When a line below holds the string "draft", show that line.

╭─ Extracted data

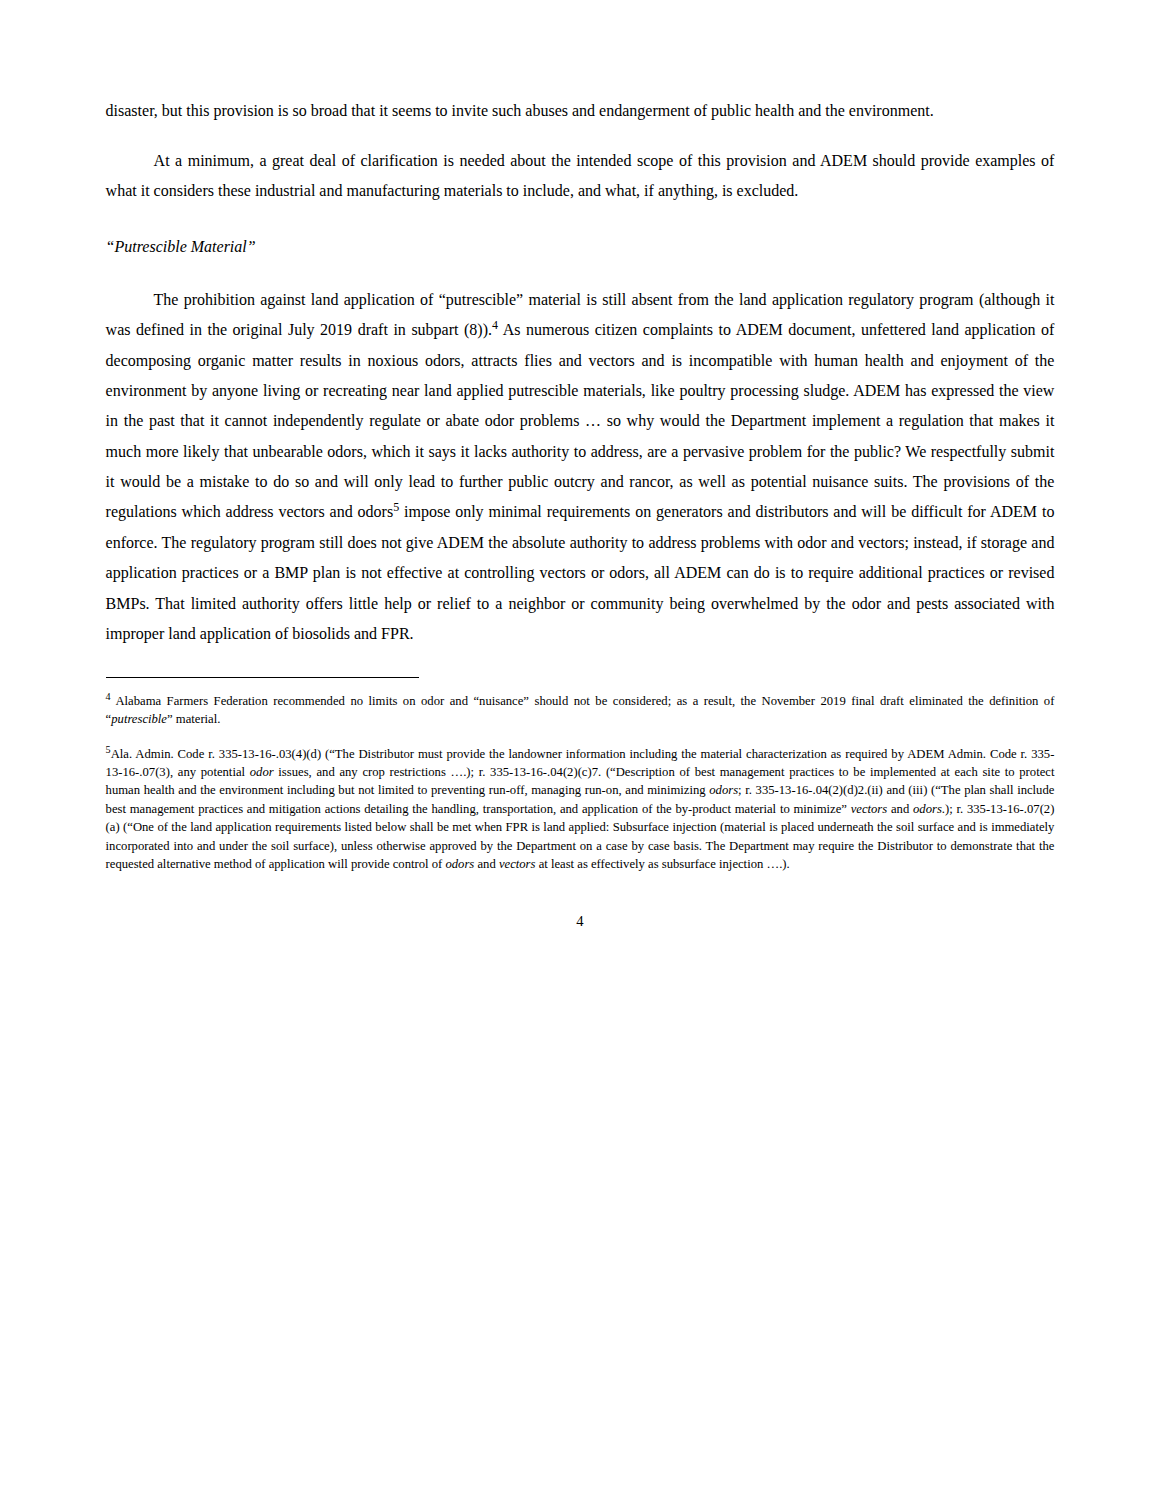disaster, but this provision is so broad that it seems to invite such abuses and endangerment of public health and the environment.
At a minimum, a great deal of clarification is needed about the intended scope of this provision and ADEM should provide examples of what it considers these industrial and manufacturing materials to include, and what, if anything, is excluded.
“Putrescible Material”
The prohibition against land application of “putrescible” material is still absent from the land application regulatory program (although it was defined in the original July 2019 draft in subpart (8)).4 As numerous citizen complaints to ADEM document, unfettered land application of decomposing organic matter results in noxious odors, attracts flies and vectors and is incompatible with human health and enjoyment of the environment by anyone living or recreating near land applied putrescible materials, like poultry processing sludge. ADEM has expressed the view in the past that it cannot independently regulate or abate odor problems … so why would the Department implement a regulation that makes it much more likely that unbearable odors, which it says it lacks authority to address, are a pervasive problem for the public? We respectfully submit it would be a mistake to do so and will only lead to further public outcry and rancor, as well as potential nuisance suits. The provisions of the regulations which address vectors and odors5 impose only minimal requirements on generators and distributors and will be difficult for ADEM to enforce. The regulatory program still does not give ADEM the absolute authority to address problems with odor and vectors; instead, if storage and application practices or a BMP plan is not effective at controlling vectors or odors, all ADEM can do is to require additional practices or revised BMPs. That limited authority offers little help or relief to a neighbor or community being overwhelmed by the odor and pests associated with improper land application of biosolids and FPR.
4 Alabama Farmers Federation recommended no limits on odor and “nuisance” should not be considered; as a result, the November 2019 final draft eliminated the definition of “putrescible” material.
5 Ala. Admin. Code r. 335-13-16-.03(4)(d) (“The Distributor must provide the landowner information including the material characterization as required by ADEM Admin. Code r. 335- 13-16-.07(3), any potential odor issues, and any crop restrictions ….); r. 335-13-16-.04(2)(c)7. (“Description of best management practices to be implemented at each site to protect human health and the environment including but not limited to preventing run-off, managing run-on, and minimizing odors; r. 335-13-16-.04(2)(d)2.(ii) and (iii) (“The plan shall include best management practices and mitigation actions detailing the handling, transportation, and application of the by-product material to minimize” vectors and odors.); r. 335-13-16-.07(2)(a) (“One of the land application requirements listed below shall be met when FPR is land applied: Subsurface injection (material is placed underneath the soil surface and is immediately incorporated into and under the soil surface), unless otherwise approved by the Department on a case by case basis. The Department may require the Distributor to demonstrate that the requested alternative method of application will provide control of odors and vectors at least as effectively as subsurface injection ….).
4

╰─
╭─ Extracted data

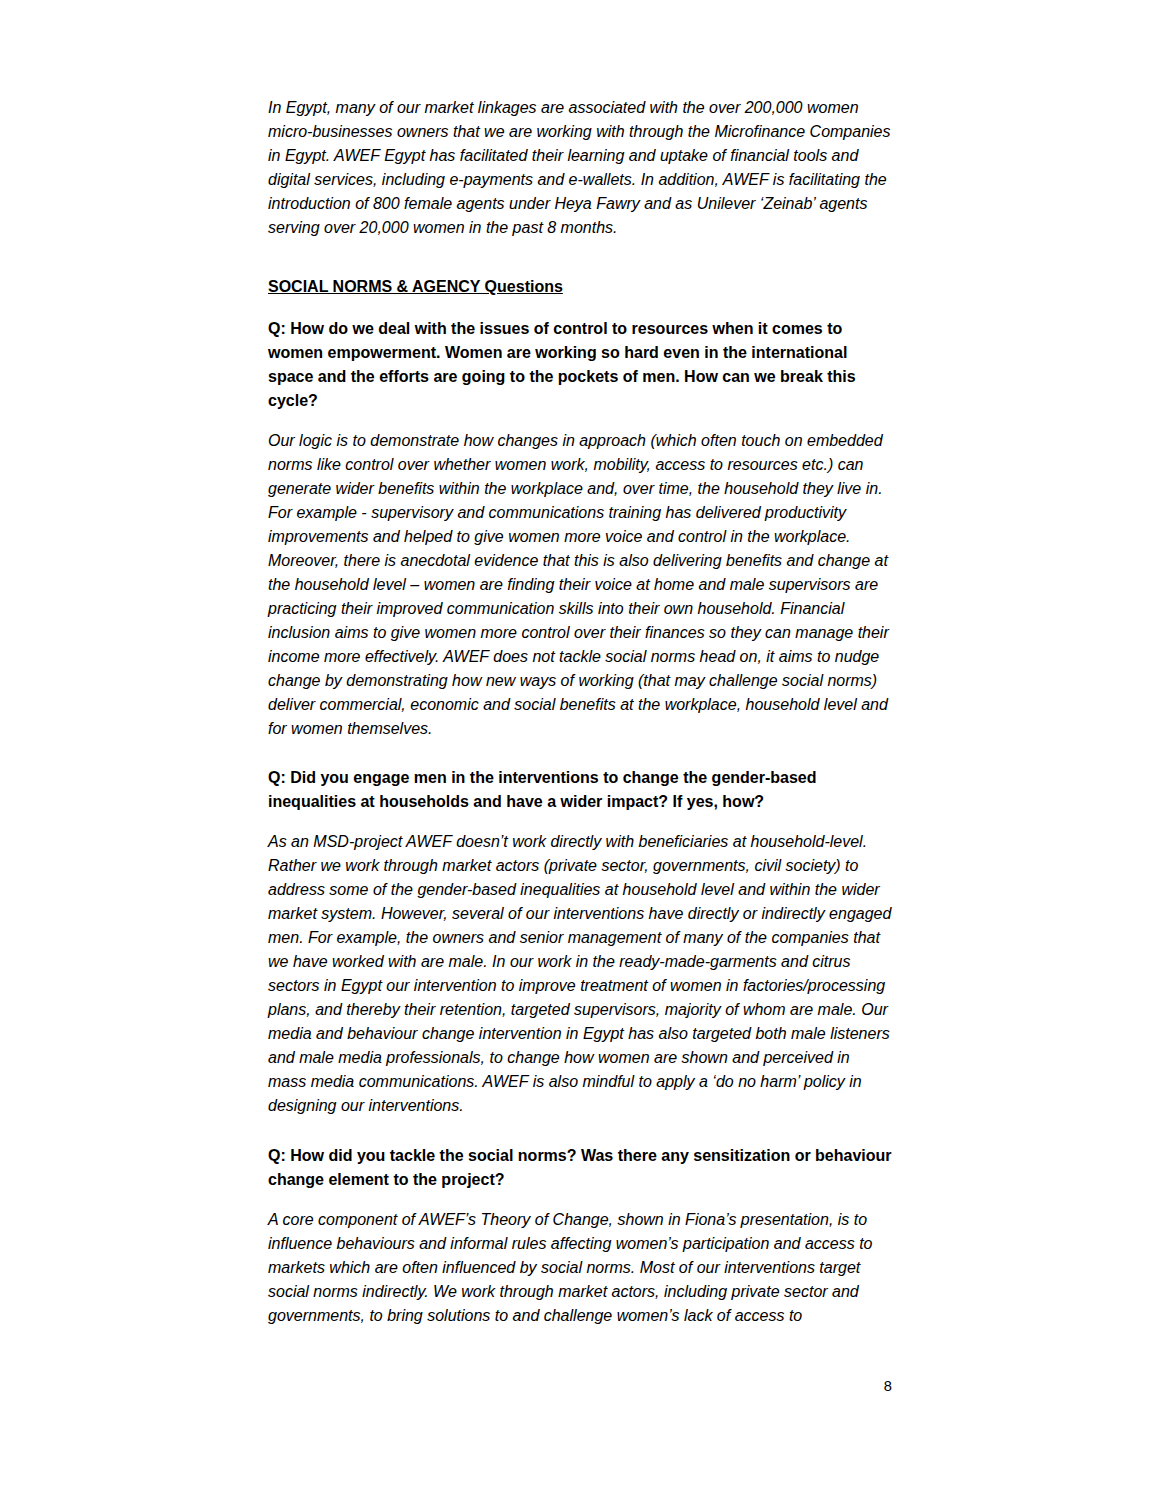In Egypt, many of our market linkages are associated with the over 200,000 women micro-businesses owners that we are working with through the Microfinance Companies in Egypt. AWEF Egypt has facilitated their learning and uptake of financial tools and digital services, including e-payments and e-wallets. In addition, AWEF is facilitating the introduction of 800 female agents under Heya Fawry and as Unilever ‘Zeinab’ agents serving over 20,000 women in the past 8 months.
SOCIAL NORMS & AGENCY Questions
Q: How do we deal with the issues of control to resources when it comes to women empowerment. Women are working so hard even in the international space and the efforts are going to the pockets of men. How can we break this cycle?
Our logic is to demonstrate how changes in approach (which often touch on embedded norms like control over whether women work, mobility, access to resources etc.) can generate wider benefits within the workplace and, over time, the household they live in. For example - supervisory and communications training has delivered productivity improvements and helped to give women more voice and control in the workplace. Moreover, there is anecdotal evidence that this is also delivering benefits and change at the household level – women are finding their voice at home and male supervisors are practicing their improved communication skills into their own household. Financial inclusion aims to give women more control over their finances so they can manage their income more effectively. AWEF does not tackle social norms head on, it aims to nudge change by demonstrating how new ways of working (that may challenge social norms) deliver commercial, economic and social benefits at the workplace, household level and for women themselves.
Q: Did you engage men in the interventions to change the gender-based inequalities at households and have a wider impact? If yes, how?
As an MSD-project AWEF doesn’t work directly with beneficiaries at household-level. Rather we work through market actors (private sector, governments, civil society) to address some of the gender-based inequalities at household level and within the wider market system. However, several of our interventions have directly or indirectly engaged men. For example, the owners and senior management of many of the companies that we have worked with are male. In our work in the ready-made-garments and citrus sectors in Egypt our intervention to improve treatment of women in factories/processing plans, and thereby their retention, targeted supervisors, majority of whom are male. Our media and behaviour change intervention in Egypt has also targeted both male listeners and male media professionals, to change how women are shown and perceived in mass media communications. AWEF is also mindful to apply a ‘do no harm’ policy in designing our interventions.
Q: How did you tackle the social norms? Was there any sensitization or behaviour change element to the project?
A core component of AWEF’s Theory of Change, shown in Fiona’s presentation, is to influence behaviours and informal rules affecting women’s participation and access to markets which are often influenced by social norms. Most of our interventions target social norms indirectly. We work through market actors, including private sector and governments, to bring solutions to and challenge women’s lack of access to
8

╰─

Solved exercise:
The prohibition against land application of “putrescible” material is still absent from the land application regulatory program (although it was defined in the original July 2019 draft in subpart (8)).4 As numerous citizen complaints to ADEM document, unfettered land application of decomposing organic matter results in noxious odors, attracts flies and vectors and is incompatible with human health and enjoyment of the environment by anyone living or recreating near land applied putrescible materials, like poultry processing sludge. ADEM has expressed the view in the past that it cannot independently regulate or abate odor problems … so why would the Department implement a regulation that makes it much more likely that unbearable odors, which it says it lacks authority to address, are a pervasive problem for the public? We respectfully submit it would be a mistake to do so and will only lead to further public outcry and rancor, as well as potential nuisance suits. The provisions of the regulations which address vectors and odors5 impose only minimal requirements on generators and distributors and will be difficult for ADEM to enforce. The regulatory program still does not give ADEM the absolute authority to address problems with odor and vectors; instead, if storage and application practices or a BMP plan is not effective at controlling vectors or odors, all ADEM can do is to require additional practices or revised BMPs. That limited authority offers little help or relief to a neighbor or community being overwhelmed by the odor and pests associated with improper land application of biosolids and FPR.
4 Alabama Farmers Federation recommended no limits on odor and “nuisance” should not be considered; as a result, the November 2019 final draft eliminated the definition of “putrescible” material.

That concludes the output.